The brilliance of Trump Straws is obvious. What they represent in the culture war, where journalists often cast conservatives as pouncers and seizers, is less self-evident, but arguably more important.
President Trump’s knack for picking the right fights, and then fighting the right way, is the best in modern politics, and that’s largely because his interests transcend conventional political boundaries, and his conduct flouts them.
Let’s consider this in the context of straws. Step one is recognizing the national proliferation of paper straws as a nonpartisan and apolitical gripe over a partisan and political product. Step two is using that gripe to persuade a nonpartisan audience that plastic straws are a casualty of the left’s radical effort to transform life as we know it. Trump is one of the few people capable of successfully fulfilling that mission.
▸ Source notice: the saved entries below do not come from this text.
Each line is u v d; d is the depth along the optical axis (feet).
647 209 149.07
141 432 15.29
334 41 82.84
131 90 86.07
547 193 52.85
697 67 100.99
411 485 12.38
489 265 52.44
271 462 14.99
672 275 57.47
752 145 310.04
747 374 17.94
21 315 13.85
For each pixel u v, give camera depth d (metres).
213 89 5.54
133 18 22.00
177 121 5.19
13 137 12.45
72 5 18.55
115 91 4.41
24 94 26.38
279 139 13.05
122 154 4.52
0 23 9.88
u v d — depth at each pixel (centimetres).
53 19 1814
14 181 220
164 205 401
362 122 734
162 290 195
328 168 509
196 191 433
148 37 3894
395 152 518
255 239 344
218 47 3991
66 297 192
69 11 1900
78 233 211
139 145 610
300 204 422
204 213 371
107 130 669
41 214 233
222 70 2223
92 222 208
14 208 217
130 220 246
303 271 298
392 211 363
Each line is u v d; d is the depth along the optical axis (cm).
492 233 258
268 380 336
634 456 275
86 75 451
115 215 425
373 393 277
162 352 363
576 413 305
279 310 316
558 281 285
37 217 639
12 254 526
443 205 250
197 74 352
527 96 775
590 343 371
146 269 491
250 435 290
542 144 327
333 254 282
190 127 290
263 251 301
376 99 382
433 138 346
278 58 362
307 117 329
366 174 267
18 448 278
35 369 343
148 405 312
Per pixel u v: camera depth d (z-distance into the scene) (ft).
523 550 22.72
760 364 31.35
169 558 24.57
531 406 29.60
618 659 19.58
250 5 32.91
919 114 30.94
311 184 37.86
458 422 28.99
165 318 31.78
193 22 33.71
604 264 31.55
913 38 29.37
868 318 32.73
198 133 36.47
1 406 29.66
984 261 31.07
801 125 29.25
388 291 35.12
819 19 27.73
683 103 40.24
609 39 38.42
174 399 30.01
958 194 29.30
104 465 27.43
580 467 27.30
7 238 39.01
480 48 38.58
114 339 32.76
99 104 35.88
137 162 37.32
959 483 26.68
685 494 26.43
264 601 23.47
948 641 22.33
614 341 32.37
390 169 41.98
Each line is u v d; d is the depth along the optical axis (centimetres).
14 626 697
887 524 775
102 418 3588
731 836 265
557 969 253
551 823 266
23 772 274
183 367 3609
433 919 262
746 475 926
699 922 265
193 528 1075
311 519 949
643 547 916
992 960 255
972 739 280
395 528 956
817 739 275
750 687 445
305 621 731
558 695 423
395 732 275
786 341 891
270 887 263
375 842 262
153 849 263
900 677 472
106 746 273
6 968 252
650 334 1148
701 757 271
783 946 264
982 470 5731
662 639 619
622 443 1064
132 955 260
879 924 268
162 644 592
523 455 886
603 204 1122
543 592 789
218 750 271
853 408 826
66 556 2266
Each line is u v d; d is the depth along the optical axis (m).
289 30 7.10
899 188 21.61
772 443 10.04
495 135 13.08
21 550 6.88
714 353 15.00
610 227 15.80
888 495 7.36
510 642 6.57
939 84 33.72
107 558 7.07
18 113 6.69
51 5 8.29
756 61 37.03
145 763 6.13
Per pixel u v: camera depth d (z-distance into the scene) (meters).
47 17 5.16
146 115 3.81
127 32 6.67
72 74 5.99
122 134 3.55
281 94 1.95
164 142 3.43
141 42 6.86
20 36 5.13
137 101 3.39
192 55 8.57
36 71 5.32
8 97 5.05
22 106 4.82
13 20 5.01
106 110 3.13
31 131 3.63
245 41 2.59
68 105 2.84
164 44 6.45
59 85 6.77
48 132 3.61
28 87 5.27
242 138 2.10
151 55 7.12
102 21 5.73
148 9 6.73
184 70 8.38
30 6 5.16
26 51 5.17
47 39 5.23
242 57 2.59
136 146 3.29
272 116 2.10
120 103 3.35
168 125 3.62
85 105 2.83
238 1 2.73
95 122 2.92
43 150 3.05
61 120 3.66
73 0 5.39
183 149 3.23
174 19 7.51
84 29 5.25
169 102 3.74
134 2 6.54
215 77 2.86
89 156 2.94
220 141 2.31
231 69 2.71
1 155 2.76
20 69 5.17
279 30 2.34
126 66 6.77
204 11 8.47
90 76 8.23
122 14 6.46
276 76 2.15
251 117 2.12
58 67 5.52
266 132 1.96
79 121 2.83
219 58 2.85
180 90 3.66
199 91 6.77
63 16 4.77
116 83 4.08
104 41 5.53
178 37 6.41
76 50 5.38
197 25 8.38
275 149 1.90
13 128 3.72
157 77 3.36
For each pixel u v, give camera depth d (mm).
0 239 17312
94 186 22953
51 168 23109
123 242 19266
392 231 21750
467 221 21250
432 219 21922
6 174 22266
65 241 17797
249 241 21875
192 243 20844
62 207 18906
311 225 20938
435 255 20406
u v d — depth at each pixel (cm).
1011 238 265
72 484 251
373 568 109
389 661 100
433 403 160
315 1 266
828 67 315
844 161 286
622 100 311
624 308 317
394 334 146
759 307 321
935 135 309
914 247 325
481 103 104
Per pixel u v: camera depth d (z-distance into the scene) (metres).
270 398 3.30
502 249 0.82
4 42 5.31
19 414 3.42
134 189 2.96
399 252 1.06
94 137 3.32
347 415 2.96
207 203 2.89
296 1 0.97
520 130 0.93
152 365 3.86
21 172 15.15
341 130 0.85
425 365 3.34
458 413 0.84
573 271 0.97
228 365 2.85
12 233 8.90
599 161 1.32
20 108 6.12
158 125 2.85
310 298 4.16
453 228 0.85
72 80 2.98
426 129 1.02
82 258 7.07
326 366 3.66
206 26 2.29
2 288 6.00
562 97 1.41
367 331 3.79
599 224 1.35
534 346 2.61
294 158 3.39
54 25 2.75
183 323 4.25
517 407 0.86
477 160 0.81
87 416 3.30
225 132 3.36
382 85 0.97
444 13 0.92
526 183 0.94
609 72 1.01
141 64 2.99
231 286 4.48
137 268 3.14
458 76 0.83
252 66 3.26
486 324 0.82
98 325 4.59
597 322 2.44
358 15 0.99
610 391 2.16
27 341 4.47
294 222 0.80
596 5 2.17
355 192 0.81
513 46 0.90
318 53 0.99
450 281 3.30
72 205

Reportedly at the urging of manager Brad Parscale, the president’s campaign slapped “TRUMP” on some reusable straws, sold them in $15 packs of ten, and in less than two weeks made almost $500,000—some 40 percent of which came from first-time donors.
“Liberal paper straws don’t work. STAND WITH PRESIDENT TRUMP and buy your pack of recyclable straws today,” is how the campaign captions its product. Trump has, of course, has mounted no policy thrust against paper straws, most of which are mandated in localities or by corporations. That doesn’t matter. For better or worse, he’s successfully cast himself as the symbolic bulwark against cultural leftism. Again, it’s a role that transcends the left-right divide.
Yet Trump’s not really the one picking these fights, is he? He may be more aggressive, but ultimately the president’s on defense, just like every other culture warrior. The straws illustrate that important point. We’re only brawling over these commonplace implements because the left picked the fight first.
From bathrooms to flags, they’re actually targeting valued fixtures of everyday life, putting everyone else on defense. The left politicized straws long before Trump did. His campaign just had the acumen to plunge into the fray (and with a smart approach).
All this is to say it’s fairly important to recognize what should be an obvious point about the culture war: that the left is on offense and the right is almost always on defense. But with a gladiatorial president and a media anxious to fault conservatives for fomenting divisive battles, it’s a point that often gets lost.